- Collected data
—————

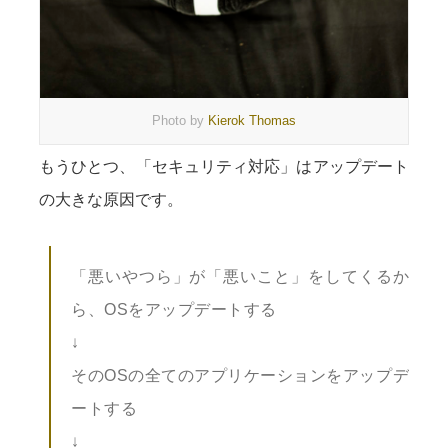
Photo by
Kierok Thomas
もうひとつ、「セキュリティ対応」はアップデート
の大きな原因です。
「悪いやつら」が「悪いこと」をしてくるか
ら、OSをアップデートする
↓
そのOSの全てのアプリケーションをアップデ
ートする
↓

—————

- Work instruction
The result should be an exact retyped version of all the entries above, containing no pictures.

- Exercise output
Photo by
Kierok Thomas
もうひとつ、「セキュリティ対応」はアップデート
の大きな原因です。
「悪いやつら」が「悪いこと」をしてくるか
ら、OSをアップデートする
↓
そのOSの全てのアプリケーションをアップデ
ートする
↓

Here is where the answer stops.